To address these limitations, we introduce FFR (Forward-Forward for Regression), which we believe is the first framework to successfully extend FF to practical regression problems, achieving competitive performance across various real-world datasets. FFR incorporates three primary innovations:
- Ordinal Competitive Goodness Function: This mechanism substitutes traditional contrastive pairs with competitive learning among partitioned neuron groups, guided by distance-aware ordinal supervision.
- Stratified Ladder Architecture: This design enables shallow layers to perform coarse ordinal discrimination while deeper layers refine these outputs into fine-grained regression predictions.

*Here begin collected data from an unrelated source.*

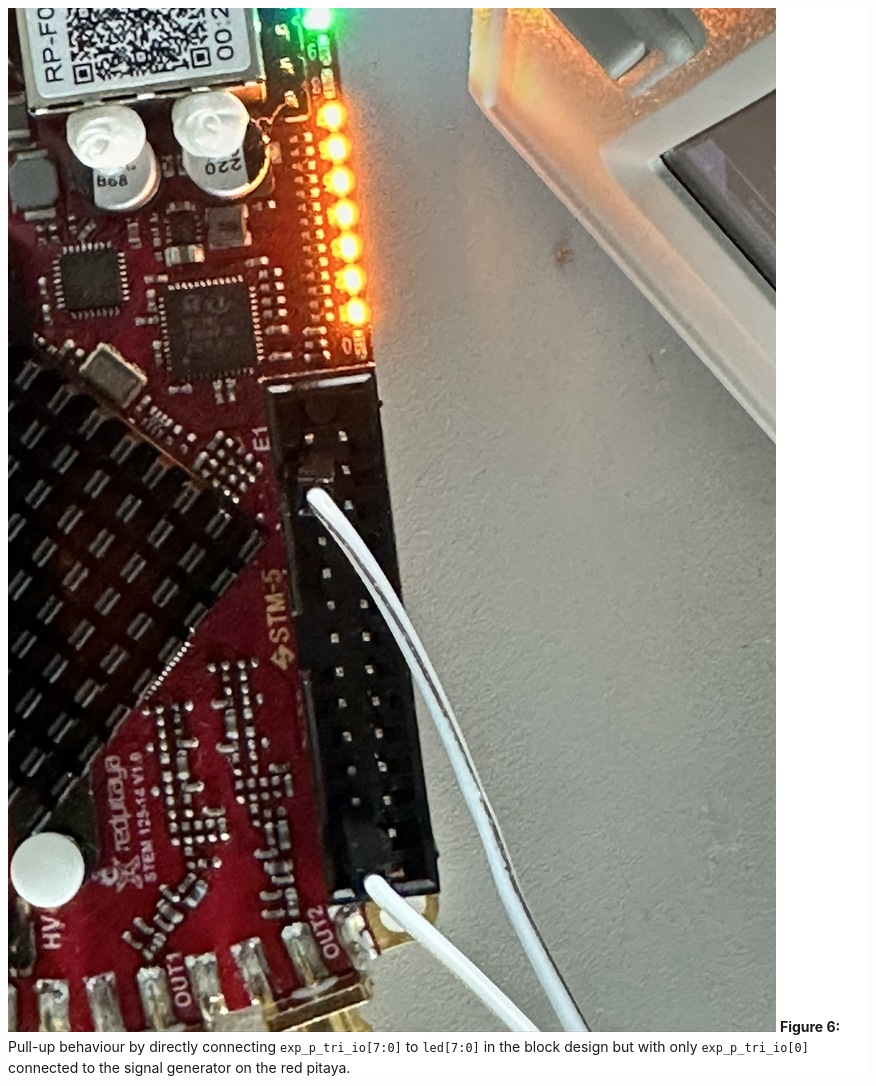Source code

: ![pull-up behaviour in led connected to e1 pins](/images/pulse_counter/pull_up_making_led_1_to_7_light_up.JPEG)
**Figure 6:** Pull-up behaviour by directly connecting `exp_p_tri_io[7:0]` to `led[7:0]` in the block design but with only `exp_p_tri_io[0]` connected to the signal generator on the red pitaya.


[^1]: Euresys. *TTL and LVTTL Logic Levels* In *Coaxlink 10.3 Documentation.* Available at: https://documentation.euresys.com/Products/Coaxlink/Coaxlink_10_3/Content/03_Using_Coaxlink/application-notes/connecting-ttl-to-isolated-ports/TTL_and_LVTTL_levels.htm
[^2]: Red Pitaya d.o.o. *Red Pitaya Schematics v1.0.1.* Available at: https://downloads.redpitaya.com/doc/Red_Pitaya_Schematics_v1.0.1.pdf 
[^3]: Red Pitaya d.o.o. *3.6.8. Monitor utility.* Available at: https://redpitaya.readthedocs.io/en/latest/appsFeatures/command_line_tools/utils/monitor_util.html
[^4]: Red Pitaya d.o.o. *Extension connectors (Original boards).* Available at: https://redpitaya.readthedocs.io/en/latest/developerGuide/hardware/ORIG_GEN/hw_specs/extent.html#extension-connector-e1
[^5]: Russell Merrick. *Crossing Clock Domains in an FPGA.* Nandland.com. Available at: https://nandland.com/lesson-14-crossing-clock-domains/
[^6]: AMD. *Vivado Design Suite 7 Series FPGA and Zynq 7000 SoC Libraries Guide (UG953).* Available at: https://docs.amd.com/r/en-US/ug953-vivado-7series-libraries/XPM_CDC_SINGLE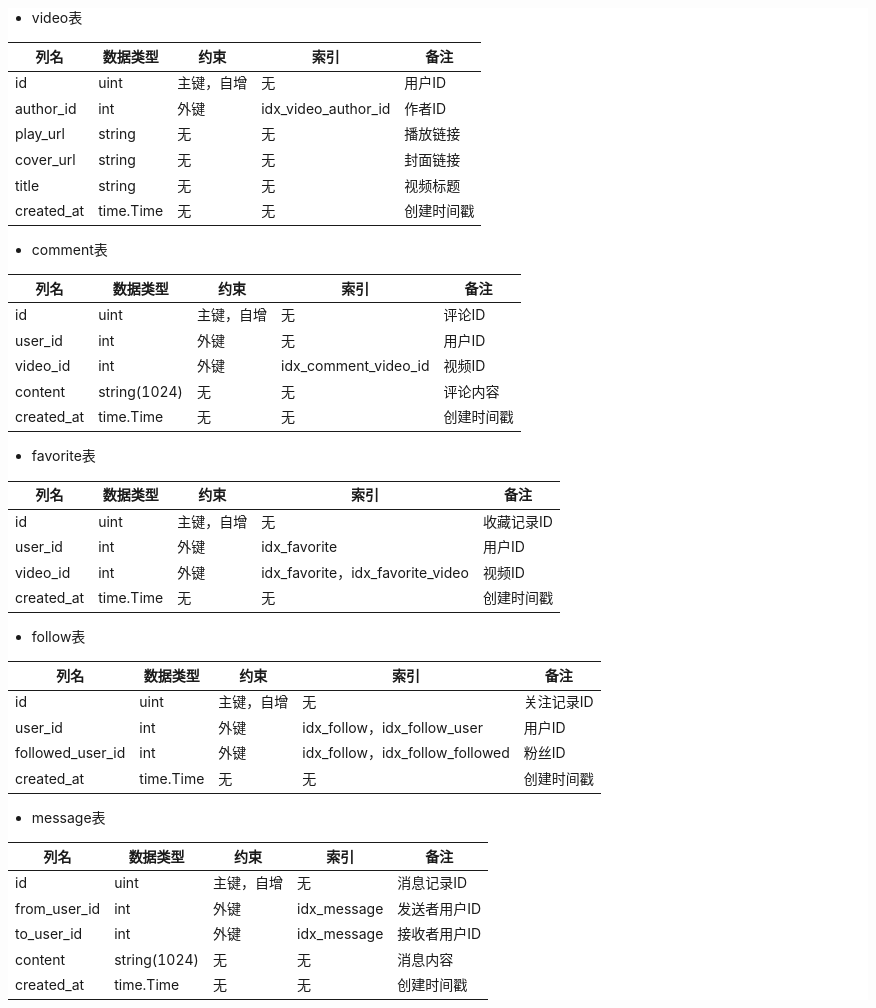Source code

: - video表

| 列名       | 数据类型  | 约束       | 索引                | 备注       |
| ---------- | --------- | ---------- | ------------------- | ---------- |
| id         | uint      | 主键，自增 | 无                  | 用户ID     |
| author_id  | int       | 外键       | idx_video_author_id | 作者ID     |
| play_url   | string    | 无         | 无                  | 播放链接   |
| cover_url  | string    | 无         | 无                  | 封面链接   |
| title      | string    | 无         | 无                  | 视频标题   |
| created_at | time.Time | 无         | 无                  | 创建时间戳 |

- comment表

| 列名       | 数据类型     | 约束       | 索引                 | 备注       |
| ---------- | ------------ | ---------- | -------------------- | ---------- |
| id         | uint         | 主键，自增 | 无                   | 评论ID     |
| user_id    | int          | 外键       | 无                   | 用户ID     |
| video_id   | int          | 外键       | idx_comment_video_id | 视频ID     |
| content    | string(1024) | 无         | 无                   | 评论内容   |
| created_at | time.Time    | 无         | 无                   | 创建时间戳 |

- favorite表

| 列名       | 数据类型  | 约束       | 索引                             | 备注       |
| ---------- | --------- | ---------- | -------------------------------- | ---------- |
| id         | uint      | 主键，自增 | 无                               | 收藏记录ID |
| user_id    | int       | 外键       | idx_favorite                     | 用户ID     |
| video_id   | int       | 外键       | idx_favorite，idx_favorite_video | 视频ID     |
| created_at | time.Time | 无         | 无                               | 创建时间戳 |

- follow表

| 列名             | 数据类型  | 约束       | 索引                            | 备注       |
| ---------------- | --------- | ---------- | ------------------------------- | ---------- |
| id               | uint      | 主键，自增 | 无                              | 关注记录ID |
| user_id          | int       | 外键       | idx_follow，idx_follow_user     | 用户ID     |
| followed_user_id | int       | 外键       | idx_follow，idx_follow_followed | 粉丝ID     |
| created_at       | time.Time | 无         | 无                              | 创建时间戳 |

- message表

| 列名         | 数据类型     | 约束       | 索引        | 备注         |
| ------------ | ------------ | ---------- | ----------- | ------------ |
| id           | uint         | 主键，自增 | 无          | 消息记录ID   |
| from_user_id | int          | 外键       | idx_message | 发送者用户ID |
| to_user_id   | int          | 外键       | idx_message | 接收者用户ID |
| content      | string(1024) | 无         | 无          | 消息内容     |
| created_at   | time.Time    | 无         | 无          | 创建时间戳   |
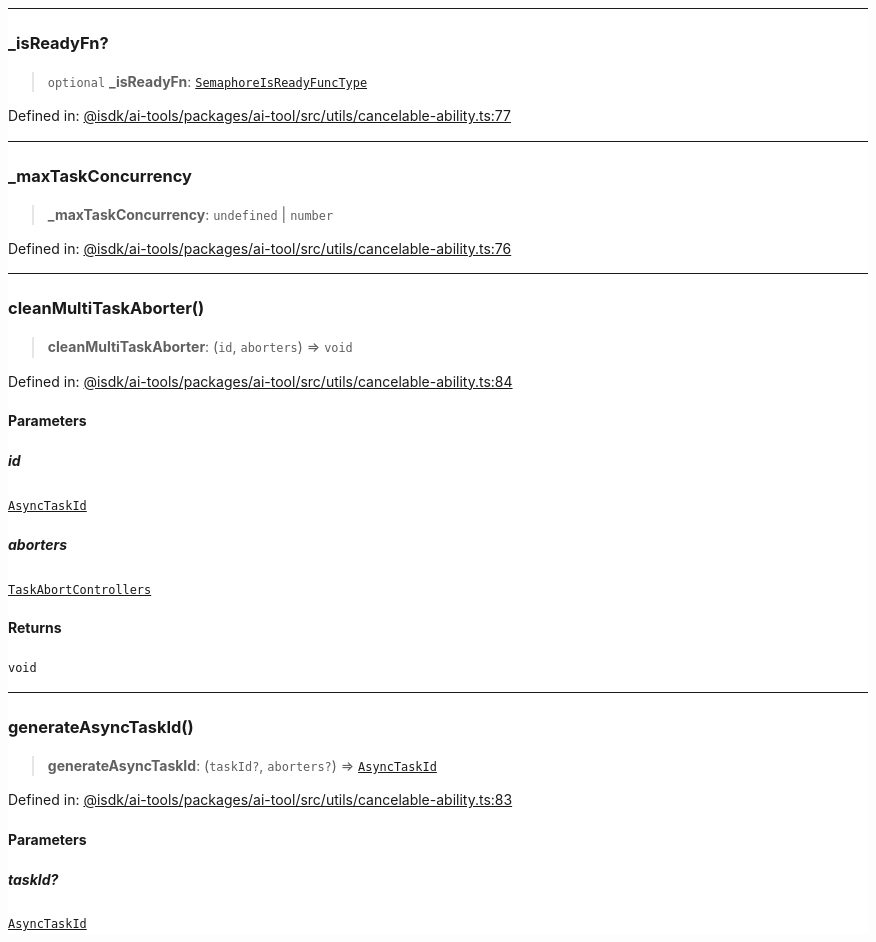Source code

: ***

### \_isReadyFn?

> `optional` **\_isReadyFn**: [`SemaphoreIsReadyFuncType`](../type-aliases/SemaphoreIsReadyFuncType.md)

Defined in: [@isdk/ai-tools/packages/ai-tool/src/utils/cancelable-ability.ts:77](https://github.com/isdk/ai-tool.js/blob/e883e341c67e937e7d3a3e95e8bc56844896f5a3/src/utils/cancelable-ability.ts#L77)

***

### \_maxTaskConcurrency

> **\_maxTaskConcurrency**: `undefined` \| `number`

Defined in: [@isdk/ai-tools/packages/ai-tool/src/utils/cancelable-ability.ts:76](https://github.com/isdk/ai-tool.js/blob/e883e341c67e937e7d3a3e95e8bc56844896f5a3/src/utils/cancelable-ability.ts#L76)

***

### cleanMultiTaskAborter()

> **cleanMultiTaskAborter**: (`id`, `aborters`) => `void`

Defined in: [@isdk/ai-tools/packages/ai-tool/src/utils/cancelable-ability.ts:84](https://github.com/isdk/ai-tool.js/blob/e883e341c67e937e7d3a3e95e8bc56844896f5a3/src/utils/cancelable-ability.ts#L84)

#### Parameters

##### id

[`AsyncTaskId`](../type-aliases/AsyncTaskId.md)

##### aborters

[`TaskAbortControllers`](../interfaces/TaskAbortControllers.md)

#### Returns

`void`

***

### generateAsyncTaskId()

> **generateAsyncTaskId**: (`taskId?`, `aborters?`) => [`AsyncTaskId`](../type-aliases/AsyncTaskId.md)

Defined in: [@isdk/ai-tools/packages/ai-tool/src/utils/cancelable-ability.ts:83](https://github.com/isdk/ai-tool.js/blob/e883e341c67e937e7d3a3e95e8bc56844896f5a3/src/utils/cancelable-ability.ts#L83)

#### Parameters

##### taskId?

[`AsyncTaskId`](../type-aliases/AsyncTaskId.md)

It also facilitates multi-scale feature aggregation to enhance collaboration between layers.
- Hierarchical Prediction with Uncertainty Estimation: By employing multi-scale predictors, the system delivers robust predictions along with confidence estimates, effectively providing prediction uncertainty as a byproduct.
Extensive experiments demonstrate that FFR recovers an average of 98.6% of the accuracy achieved by BP across five real-world regression benchmarks. Furthermore, it significantly reduces resource consumption, lowering peak training memory usage to just 27% of BP’s requirements at a depth of 8 and 8% at a depth of 32. The per-iteration time is approximately 72% of that required by BP, and the method substantially outperforms all existing competitors that do not rely on backpropagation.